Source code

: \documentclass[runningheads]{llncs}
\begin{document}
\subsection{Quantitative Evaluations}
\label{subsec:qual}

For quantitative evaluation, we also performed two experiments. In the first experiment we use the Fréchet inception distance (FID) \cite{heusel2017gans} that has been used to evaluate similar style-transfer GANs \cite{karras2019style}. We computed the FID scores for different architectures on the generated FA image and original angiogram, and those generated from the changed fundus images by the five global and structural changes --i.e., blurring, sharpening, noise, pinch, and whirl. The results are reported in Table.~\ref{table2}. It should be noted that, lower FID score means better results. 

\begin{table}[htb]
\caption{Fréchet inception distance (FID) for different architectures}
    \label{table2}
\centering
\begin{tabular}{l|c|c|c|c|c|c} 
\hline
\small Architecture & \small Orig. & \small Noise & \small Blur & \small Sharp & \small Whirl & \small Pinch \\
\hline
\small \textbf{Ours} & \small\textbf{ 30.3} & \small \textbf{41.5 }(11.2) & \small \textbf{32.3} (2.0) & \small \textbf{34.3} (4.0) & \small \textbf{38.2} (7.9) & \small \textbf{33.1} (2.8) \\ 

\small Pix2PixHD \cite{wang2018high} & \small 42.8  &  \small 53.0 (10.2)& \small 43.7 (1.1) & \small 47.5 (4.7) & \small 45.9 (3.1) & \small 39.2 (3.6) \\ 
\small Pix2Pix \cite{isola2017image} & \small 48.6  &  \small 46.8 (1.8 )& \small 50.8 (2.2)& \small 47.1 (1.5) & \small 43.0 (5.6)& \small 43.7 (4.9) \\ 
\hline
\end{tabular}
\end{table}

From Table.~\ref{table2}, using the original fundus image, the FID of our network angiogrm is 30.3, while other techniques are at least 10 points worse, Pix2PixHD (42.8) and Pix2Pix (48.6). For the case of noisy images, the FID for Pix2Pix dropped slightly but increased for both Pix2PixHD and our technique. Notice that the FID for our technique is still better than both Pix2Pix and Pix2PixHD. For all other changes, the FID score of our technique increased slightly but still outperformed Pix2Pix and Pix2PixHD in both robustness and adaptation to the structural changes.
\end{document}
= = =
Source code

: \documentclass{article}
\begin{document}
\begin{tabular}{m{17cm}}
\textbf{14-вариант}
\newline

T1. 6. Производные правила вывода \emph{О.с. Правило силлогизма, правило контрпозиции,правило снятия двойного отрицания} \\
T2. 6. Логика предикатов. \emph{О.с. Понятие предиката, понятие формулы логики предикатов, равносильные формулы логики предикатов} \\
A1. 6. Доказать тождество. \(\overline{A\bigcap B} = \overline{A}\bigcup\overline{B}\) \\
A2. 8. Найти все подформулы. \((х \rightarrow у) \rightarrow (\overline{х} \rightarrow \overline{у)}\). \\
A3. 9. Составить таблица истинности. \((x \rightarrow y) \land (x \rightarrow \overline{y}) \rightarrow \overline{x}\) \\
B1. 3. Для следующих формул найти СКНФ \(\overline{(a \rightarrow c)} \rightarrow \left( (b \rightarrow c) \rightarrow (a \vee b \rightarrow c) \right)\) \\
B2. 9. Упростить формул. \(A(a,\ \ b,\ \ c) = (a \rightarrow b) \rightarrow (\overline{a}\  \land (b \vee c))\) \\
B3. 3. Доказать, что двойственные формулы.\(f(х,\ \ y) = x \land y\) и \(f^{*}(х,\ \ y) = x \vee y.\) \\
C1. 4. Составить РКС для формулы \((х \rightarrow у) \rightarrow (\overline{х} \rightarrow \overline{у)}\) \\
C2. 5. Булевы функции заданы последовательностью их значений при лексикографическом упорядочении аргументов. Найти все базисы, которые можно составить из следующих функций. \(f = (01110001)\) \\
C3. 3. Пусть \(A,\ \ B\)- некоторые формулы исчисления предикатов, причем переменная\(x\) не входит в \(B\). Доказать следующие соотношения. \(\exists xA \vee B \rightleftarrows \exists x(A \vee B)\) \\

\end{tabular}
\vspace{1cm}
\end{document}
= = =
What is wanted is a copy of every line in the listing that includes the word "begin".

- EXERCISE SOLUTION:
\begin{document}
\begin{table}[htb]
\begin{tabular}{l|c|c|c|c|c|c} 
\begin{document}
\begin{tabular}{m{17cm}}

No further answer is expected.